In seinem Vorstandsbericht anlässlich der zehnten Jahreshauptversammlung konnte der Vorsitzende des Vereins, Martin A. Juda, eine sehr erfreuliche Bilanz ziehen: Die Zusage, dass jeder gespendete Cent ungeschmälert den Waisenkindern zu Gute kommt, wurde kompromisslos eingehalten. Alle anfallenden Verwaltungs- und Sachkosten wurden und werden durch die Vorstandsmitglieder übernommen. Alle eingehenden Gelder werden unmittelbar für die „Poverello-Projekte“ in Mongu und Lusaka (Sambia) an die in Windeck schon seit Jahrzehnten bekannte deutsche Ordensschwester Regina Kuhlmann überwiesen. Schwester Regina sucht zusammen mit ihren Mitschwestern vom Orden der Heilig-Kreuz-Schwestern die bedürftigen und förderungswürdigen Waisenkinder aus, betreut sie und bezahlt für sie das Schulgeld.

In den vergangenen zehn Jahren wurden bis heute 169.000 Euro für die Poverello-Projekte zur Verfügung gestellt. Dadurch konnten fast 1000 Waisenkindern der Schulbesuch ermöglicht werden.

Zusätzlich hat man in diesem Zeitraum 33 Studenten (ehemalige Poverellos) unterstützt, wobei bis jetzt schon zwölf einen Universitätsabschluss erreicht haben. Daneben wurde eine Vielzahl von Sachspenden und über 100 Laptops mit englischsprachiger Lernsoftware nach Sambia gebracht.

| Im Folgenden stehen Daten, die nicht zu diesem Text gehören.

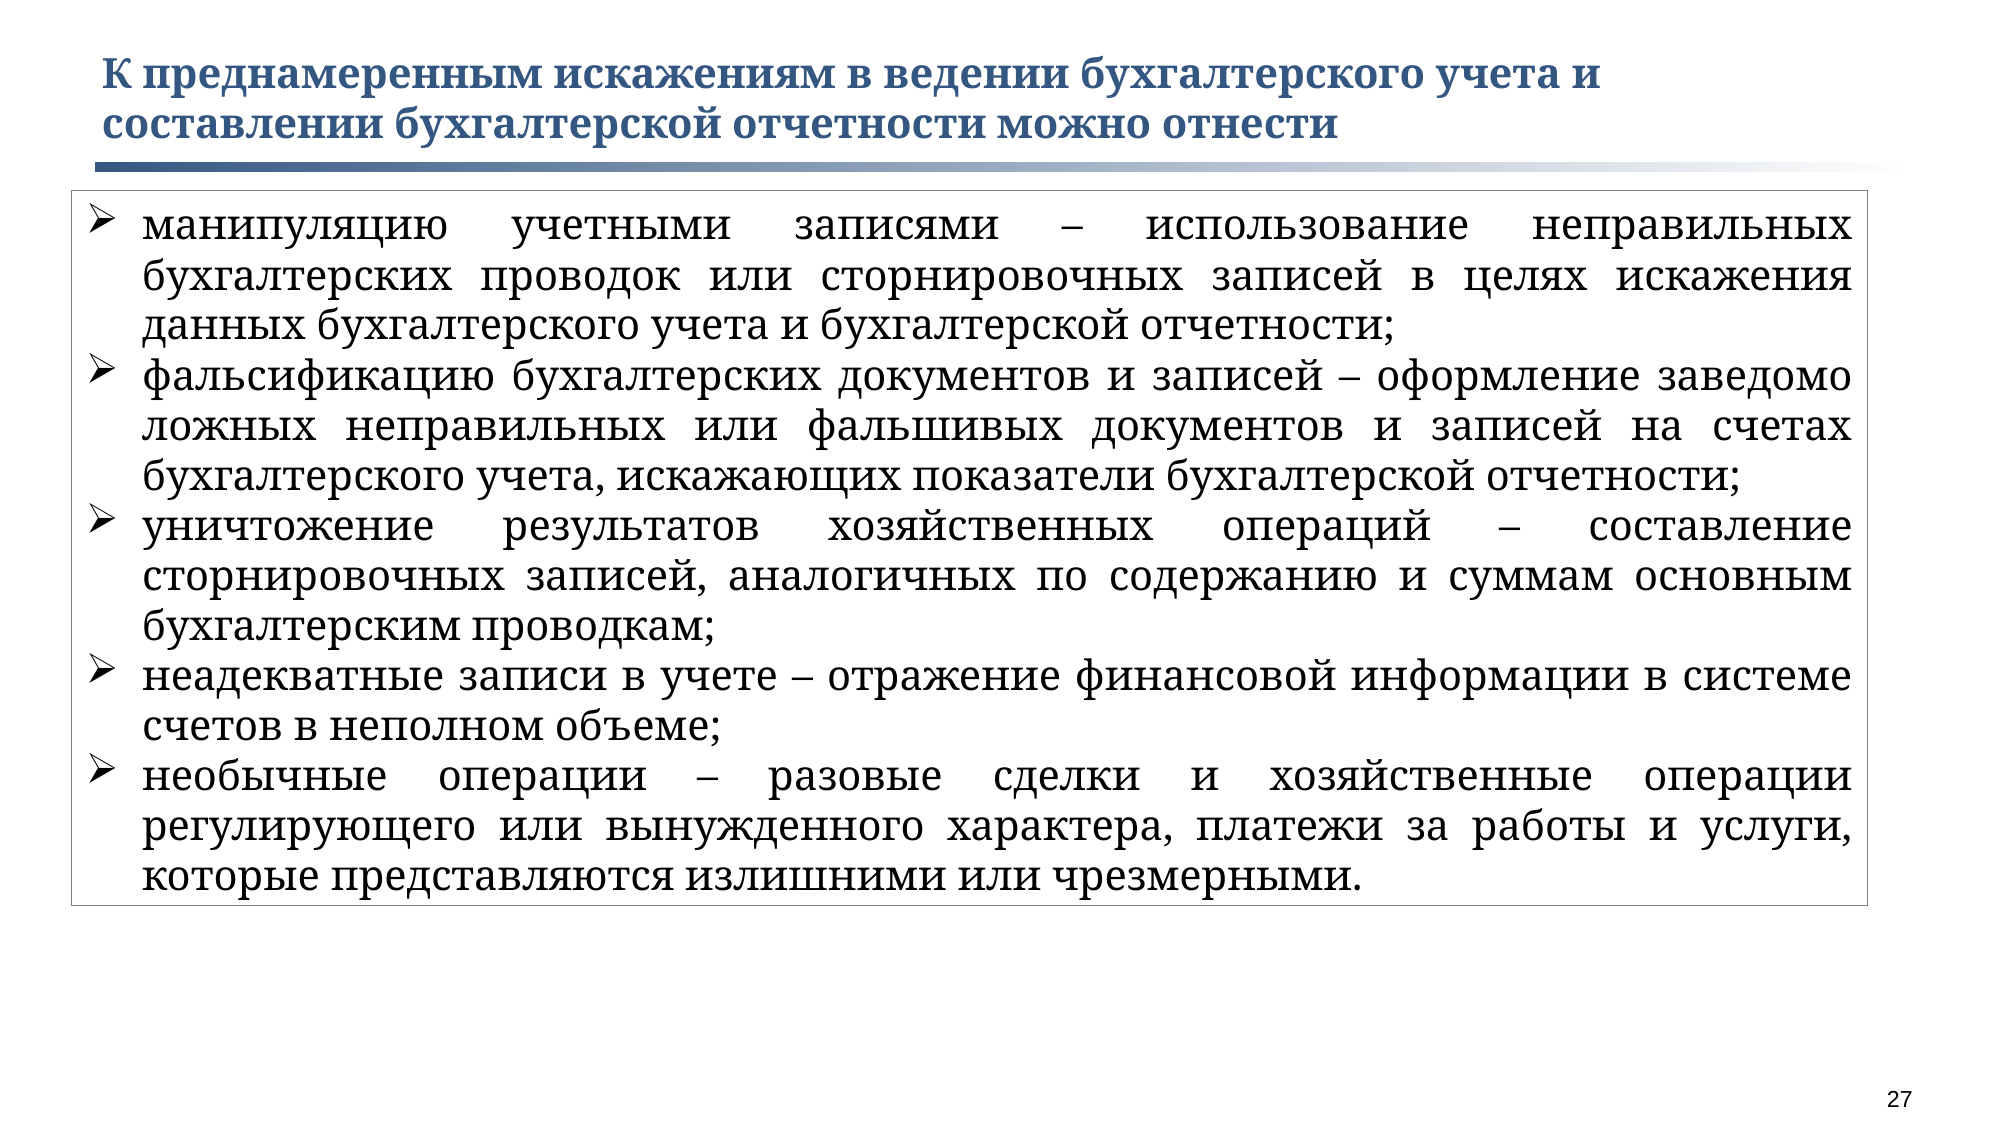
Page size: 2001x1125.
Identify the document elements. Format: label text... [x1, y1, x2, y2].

text_box К преднамеренным искажениям в ведении бухгалтерского учета и составлении бухгалтерской отчетности можно отнести [87, 39, 1748, 131]
text_box манипуляцию учетными записями – использование неправильных бухгалтерских проводок или сторнировочных записей в целях искажения данных бухгалтерского учета и бухгалтерской отчетности; фальсификацию бухгалтерских документов и записей – оформление заведомо ложных неправильных или фальшивых документов и записей на счетах бухгалтерского учета, искажающих показатели бухгалтерской отчетности; уничтожение результатов хозяйственных операций – составление сторнировочных записей, аналогичных по содержанию и суммам основным бухгалтерским проводкам; неадекватные записи в учете – отражение финансовой информации в системе счетов в неполном объеме; необычные операции – разовые сделки и хозяйственные операции регулирующего или вынужденного характера, платежи за работы и услуги, которые представляются излишними или чрезмерными. [71, 190, 1868, 906]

Die Homepage haben über 11.500 Erstbesucher angeklickt.

Die im Jahre 2007 in Sambia gedrehten Filme wurden von mehreren Fernsehsendern (zum Beispiel: Center-TV, Bibel-TV, Kirchenfernsehen, nrwision und anderen) ausgestrahlt. Zweimal wurde der Verein live interviewt. Eine Vielzahl von Zeitungsberichten ist über die Arbeit erschienen.

Insgesamt sechs Praktikanten haben durch die Vermittlung jeweils mehrere Monate in Schulen und Waisenhäusern in Sambia mitgeholfen.

Zurzeit ist eine weite Praktikantin in City of Hope tätig. Mit Schwester Regina stand man in engem Kontakt. Sie war dieses Jahr wieder in ihrer Heimatstadt Vechta und man konnte sich ausführlich austauschen.

Im kommenden Mai 2017 wird wieder eine Delegation des Fördervereins nach Sambia reisen. Schon ist der Verein für Sachspenden in Form von zum Beispiel Brillen, Fußbällen und Trainingsanzügen dankbar.

Ausführliche Information über die zehnjährige Arbeit sind auf der Homepage www.foerderverein-windeck.de nachzulesen.

Nach seiner Wiederwahl zum Vorsitzenden  bedankte sich Martin Juda ganz herzlich bei den Vereinsmitgliedern und Spendern und insbesondere bei den Aktivisten im Förderverein: Gabriele Bredenbrock, Walter Masemann, Klaus Müller, Ulrich Quade und Andreas Brosig und schloss die Sitzung mit den Worten: „Wir sind schon etwas stolz, was wir in den letzten zehn Jahren für die Waisenkinder in Sambia erreicht haben und werden unser Engagement weiter fortführen und hoffen auch bisher auf die Unterstützung unserer Vereinsmitglieder und Sympathisanten“.